A preoccupare è, soprattutto, il bassissimo livello dei rendimenti raggiunto ultimamente dai bond cinesi a lungo termine. Pechino teme contraccolpi finanziari per le banche, in particolare, nel caso in cui tornassero a salire.
Mercati non fiduciosi dello stimolo fiscale
Bisogna ammettere che questa condizione sia favorevole all’adozione di una politica fiscale espansiva. Rendimenti molto bassi consentono al governo di indebitarsi a costi contenuti sul mercato e anche per il lungo periodo. Il governo ha già previsto emissioni per 10.000 miliardi di yuan (circa 1.370 miliardi di dollari) per i prossimi anni. Finanzieranno investimenti pubblici. Uno stimolo fiscale che non ha impressionato gli investitori, i quali rimangono perplessi circa le prospettive di crescita future.

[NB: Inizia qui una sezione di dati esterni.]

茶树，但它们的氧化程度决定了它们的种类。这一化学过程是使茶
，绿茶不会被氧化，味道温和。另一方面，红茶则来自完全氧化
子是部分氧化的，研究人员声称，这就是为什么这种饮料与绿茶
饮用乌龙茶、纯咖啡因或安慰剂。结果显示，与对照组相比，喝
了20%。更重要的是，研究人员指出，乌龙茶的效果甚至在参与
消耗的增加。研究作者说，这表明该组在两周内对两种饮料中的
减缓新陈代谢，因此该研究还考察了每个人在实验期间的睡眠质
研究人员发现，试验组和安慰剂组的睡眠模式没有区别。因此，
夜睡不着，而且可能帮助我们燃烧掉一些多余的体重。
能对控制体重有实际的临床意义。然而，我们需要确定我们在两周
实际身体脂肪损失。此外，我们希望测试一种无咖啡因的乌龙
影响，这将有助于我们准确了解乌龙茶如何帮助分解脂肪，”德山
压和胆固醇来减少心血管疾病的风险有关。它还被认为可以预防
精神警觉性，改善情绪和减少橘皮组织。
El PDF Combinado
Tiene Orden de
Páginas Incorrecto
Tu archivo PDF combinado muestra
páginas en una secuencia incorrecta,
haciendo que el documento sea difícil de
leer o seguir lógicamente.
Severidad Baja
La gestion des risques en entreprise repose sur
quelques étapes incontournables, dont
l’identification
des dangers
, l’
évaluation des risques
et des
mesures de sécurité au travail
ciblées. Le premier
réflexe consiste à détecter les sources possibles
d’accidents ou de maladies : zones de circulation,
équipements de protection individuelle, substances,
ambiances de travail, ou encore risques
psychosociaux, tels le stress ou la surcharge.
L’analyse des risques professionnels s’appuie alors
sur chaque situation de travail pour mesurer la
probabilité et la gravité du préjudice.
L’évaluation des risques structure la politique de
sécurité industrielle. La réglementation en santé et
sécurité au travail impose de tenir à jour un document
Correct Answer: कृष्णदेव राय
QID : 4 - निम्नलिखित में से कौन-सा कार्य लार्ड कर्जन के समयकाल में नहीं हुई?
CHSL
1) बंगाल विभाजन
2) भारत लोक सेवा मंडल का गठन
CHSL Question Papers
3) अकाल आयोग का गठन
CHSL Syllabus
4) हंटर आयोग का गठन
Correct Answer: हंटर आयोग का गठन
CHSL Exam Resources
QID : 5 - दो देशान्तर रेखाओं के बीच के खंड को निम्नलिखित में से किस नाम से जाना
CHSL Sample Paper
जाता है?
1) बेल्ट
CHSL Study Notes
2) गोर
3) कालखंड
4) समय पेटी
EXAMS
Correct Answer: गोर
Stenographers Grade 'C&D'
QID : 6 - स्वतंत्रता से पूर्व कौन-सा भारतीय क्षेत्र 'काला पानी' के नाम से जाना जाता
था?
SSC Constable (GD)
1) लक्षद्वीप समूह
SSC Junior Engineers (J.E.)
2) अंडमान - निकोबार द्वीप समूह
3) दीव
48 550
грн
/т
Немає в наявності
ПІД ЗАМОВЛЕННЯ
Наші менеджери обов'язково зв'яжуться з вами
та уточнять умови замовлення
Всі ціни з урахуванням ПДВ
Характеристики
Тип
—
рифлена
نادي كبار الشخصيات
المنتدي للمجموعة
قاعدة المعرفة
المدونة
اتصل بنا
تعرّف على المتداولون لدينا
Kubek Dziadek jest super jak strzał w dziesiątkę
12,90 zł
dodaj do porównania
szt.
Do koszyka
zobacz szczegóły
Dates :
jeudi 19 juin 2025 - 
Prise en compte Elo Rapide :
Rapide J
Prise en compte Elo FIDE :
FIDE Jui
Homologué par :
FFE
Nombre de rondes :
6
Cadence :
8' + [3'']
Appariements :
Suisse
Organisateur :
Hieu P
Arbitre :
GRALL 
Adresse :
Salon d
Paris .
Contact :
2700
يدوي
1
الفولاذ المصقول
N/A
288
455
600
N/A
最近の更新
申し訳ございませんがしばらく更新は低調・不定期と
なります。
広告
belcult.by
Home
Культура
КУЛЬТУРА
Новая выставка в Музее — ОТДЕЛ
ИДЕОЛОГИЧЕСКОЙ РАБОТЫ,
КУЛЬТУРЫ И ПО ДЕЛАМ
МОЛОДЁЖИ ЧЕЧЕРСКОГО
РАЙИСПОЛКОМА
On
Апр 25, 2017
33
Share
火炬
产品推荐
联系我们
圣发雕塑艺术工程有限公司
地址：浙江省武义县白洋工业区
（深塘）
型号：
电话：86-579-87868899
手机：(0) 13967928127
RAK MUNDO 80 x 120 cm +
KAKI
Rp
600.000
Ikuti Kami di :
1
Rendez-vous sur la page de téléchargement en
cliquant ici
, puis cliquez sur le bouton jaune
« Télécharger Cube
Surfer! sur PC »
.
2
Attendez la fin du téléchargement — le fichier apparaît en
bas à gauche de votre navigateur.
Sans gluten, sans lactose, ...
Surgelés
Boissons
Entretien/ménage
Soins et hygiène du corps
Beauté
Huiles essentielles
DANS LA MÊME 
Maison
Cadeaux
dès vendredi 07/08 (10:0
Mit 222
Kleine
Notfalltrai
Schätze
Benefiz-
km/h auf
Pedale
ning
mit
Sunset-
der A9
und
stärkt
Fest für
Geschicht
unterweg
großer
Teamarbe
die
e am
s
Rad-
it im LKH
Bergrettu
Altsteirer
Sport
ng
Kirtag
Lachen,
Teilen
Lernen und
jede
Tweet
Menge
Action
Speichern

E ciò spiegherebbe l’allarme dell’istituto centrale, in apparenza incoerente con i vantaggi che bond cinesi a basso rendimento comportano per i conti pubblici. Il punto è che questa condizione denota aspettative “fredde” non solo con riferimento all’inflazione, ma anche alla crescita. In sostanza, il rally obbligazionario di questi mesi rifletterebbe il pessimismo sullo stato della seconda economia mondiale.
E Pechino vuole minimizzare questa spia, quasi mostrandosi contrariata con il mercato per averla accesa in maniera eclatante.
Bond cinesi spia di pessimismo
I rendimenti decennali sono sprofondati dello 0,30% in meno di tre settimane, i rendimenti decennali dello 0,50% in meno di due mesi. L’iper-apprezzamento dei bond cinesi rischia di anticipare la temuta “sindrome giapponese“, caratterizzata da bassi tassi di interesse, bassa crescita e inflazione sostanzialmente azzerata. In questo rally c’è l’effetto Trump. L’elezione dell’ex presidente a novembre ha peggiorato le aspettative sulla Cina da parte di analisti e investitori, in conseguenza della sua politica dei dazi minacciata particolarmente ai danni delle merci cinesi. D’altra parte la concorrenza ai bond europei si fa meno intensa e ciò può favorire nei prossimi mesi gli investimenti esteri nel Vecchio Continente.